Medscape: What prevalence rate for C difficile did you find?

Dr. Jarvis: Of the 648 hospitals that participated, 1443 C difficile-positive patients were reported. On the days that the point-prevalence surveys were conducted, the total number of patients was 110,550. If you look at AHA data, that is about 20% of the US inpatient population, giving us a point-prevalence rate of 13.1 per 1000 inpatients. We also found that there was a fair amount of geographic variability when we categorized the rates per 1000 inpatients as follows: 20 or more cases, 15 to < 20 cases, 12.5 to < 15 cases, 10 to < 12.5 cases, 7 to < 10 cases, and 0-7 cases. The highest CDAD rate for 20 or more cases per 1000 inpatients was in Rhode Island, where the rate was 28.9. The CDAD rate in another New England state, Maine, was 23.8. The rates for Michigan, Arkansas, and Kentucky were 22.7, 26.7, and 21.8, respectively. So 5 states had CDAD rates of greater than 20 cases per 1000. In contrast, the lowest rates tended to be in states that generally have small populations, such as Idaho. Other states with lower CDAD rates were Nebraska, Iowa, Louisiana, Mississippi, and North Carolina. We did not see geographic clustering of very high rates of CDAD but rather variation across the country.

Medscape: What infection-control precautions were your respondent hospitals using for patients with C difficile?

Dr. Jarvis: Again, an important question, because CDAD is controlled through a variety of measures, including rapid detection, placing the patient in contact isolation, improving antimicrobial use, and making sure that you have very good environmental cleaning. We asked about the infection-control measures used in 2 different settings: ICU and non-ICU. We were happy to see that in 91.3% of ICUs and 92.2% of non-ICU settings, contact isolation was used for CDAD patients; in 8.3% of ICUs and 7.1% of non-ICU settings, contact isolation-plus was used. This means that almost 99% of the hospitals were using contact isolation or more. Less than 1% reported using "standard precautions," which are not recommended for CDAD, and none reported using no isolation at all.

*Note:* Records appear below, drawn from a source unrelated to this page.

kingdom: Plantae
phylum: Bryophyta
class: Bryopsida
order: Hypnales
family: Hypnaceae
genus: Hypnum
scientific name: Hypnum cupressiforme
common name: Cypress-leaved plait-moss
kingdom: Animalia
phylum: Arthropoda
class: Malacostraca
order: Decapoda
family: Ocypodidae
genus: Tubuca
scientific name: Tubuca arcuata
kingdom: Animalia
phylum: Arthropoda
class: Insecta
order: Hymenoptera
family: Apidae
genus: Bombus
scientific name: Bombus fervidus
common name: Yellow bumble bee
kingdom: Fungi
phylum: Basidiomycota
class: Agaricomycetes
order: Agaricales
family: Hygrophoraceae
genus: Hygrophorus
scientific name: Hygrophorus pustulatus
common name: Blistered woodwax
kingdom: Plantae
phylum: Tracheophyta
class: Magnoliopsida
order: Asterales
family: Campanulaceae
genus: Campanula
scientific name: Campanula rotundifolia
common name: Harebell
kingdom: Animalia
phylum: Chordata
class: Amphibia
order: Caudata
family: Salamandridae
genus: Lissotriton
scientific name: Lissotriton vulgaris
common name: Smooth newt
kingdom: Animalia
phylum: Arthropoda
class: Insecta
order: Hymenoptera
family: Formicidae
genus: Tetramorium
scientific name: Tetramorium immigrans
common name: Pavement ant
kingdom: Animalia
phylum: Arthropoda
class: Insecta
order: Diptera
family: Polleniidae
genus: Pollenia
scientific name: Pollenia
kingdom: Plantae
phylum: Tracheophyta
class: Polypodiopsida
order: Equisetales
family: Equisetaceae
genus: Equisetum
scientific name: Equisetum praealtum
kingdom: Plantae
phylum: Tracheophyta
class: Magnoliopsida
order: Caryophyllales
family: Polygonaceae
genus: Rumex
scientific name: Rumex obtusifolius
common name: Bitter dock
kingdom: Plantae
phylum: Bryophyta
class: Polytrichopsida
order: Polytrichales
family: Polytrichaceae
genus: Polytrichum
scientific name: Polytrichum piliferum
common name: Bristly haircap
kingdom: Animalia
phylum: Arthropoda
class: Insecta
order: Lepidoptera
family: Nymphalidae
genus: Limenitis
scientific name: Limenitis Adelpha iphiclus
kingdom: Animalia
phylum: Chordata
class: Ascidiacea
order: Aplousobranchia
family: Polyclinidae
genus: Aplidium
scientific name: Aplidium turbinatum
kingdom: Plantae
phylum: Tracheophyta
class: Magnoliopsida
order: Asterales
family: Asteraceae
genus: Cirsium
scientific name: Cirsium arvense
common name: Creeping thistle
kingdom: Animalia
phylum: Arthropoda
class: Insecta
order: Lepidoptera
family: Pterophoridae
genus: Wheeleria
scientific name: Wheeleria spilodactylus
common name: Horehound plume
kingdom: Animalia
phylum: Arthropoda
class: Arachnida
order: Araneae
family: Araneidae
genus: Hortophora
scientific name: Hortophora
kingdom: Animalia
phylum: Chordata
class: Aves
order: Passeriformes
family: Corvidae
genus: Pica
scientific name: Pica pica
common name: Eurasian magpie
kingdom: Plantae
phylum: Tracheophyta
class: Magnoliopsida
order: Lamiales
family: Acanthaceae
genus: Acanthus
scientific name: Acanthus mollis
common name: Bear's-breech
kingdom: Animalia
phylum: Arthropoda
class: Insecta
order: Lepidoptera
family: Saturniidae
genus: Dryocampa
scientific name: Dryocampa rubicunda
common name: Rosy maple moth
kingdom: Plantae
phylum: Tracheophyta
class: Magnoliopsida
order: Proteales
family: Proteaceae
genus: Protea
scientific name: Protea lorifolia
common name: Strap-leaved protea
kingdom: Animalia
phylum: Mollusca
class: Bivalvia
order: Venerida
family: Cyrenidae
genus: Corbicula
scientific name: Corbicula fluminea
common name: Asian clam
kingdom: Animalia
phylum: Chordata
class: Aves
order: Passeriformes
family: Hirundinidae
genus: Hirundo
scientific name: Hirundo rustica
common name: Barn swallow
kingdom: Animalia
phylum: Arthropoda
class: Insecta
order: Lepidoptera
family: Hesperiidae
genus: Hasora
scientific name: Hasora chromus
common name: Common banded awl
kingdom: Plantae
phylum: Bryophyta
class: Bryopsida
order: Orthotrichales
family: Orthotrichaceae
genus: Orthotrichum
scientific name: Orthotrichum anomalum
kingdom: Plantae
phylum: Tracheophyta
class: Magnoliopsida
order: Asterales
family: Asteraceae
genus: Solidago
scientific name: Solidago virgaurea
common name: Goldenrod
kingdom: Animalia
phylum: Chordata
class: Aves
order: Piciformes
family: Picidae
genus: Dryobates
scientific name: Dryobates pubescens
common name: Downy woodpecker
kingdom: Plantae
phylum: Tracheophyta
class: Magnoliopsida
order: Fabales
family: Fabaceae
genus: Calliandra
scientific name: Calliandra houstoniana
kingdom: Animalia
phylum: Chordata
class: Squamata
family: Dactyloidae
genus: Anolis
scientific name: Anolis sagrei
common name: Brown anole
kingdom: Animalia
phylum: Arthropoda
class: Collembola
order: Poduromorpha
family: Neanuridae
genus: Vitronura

Placing patients in contact isolation is being done correctly in terms of what isolation precautions they're using. A few questions come up that we really don't know the answers to: When are they placing CDAD patients in contact isolation? Are they waiting until a patient develops diarrhea, gets a test, and then (hours or days later) that patient is moved into contact isolation after the test result is returned? And when are they moving those patients out of isolation? There have been several studies showing that CDAD patients continue to contaminate the environment for 2-3 days after symptoms resolve. How frequently are CDAD patients being removed from isolation as soon as their symptoms resolve? We also do not know how well environmental cleaning is being done and, very important, how compliant healthcare workers are with the contact precautions. You can place the patient in a private room, or you can cohort the patient and require that a gown and gloves be worn and that hand hygiene be practiced by all healthcare workers going into that room and touching the patient or contaminated environment. But healthcare worker compliance determines whether it works or not. Although we did not capture that type of data, we were happy to see that only a very small proportion of the respondents were not using the appropriate contact-isolation precautions.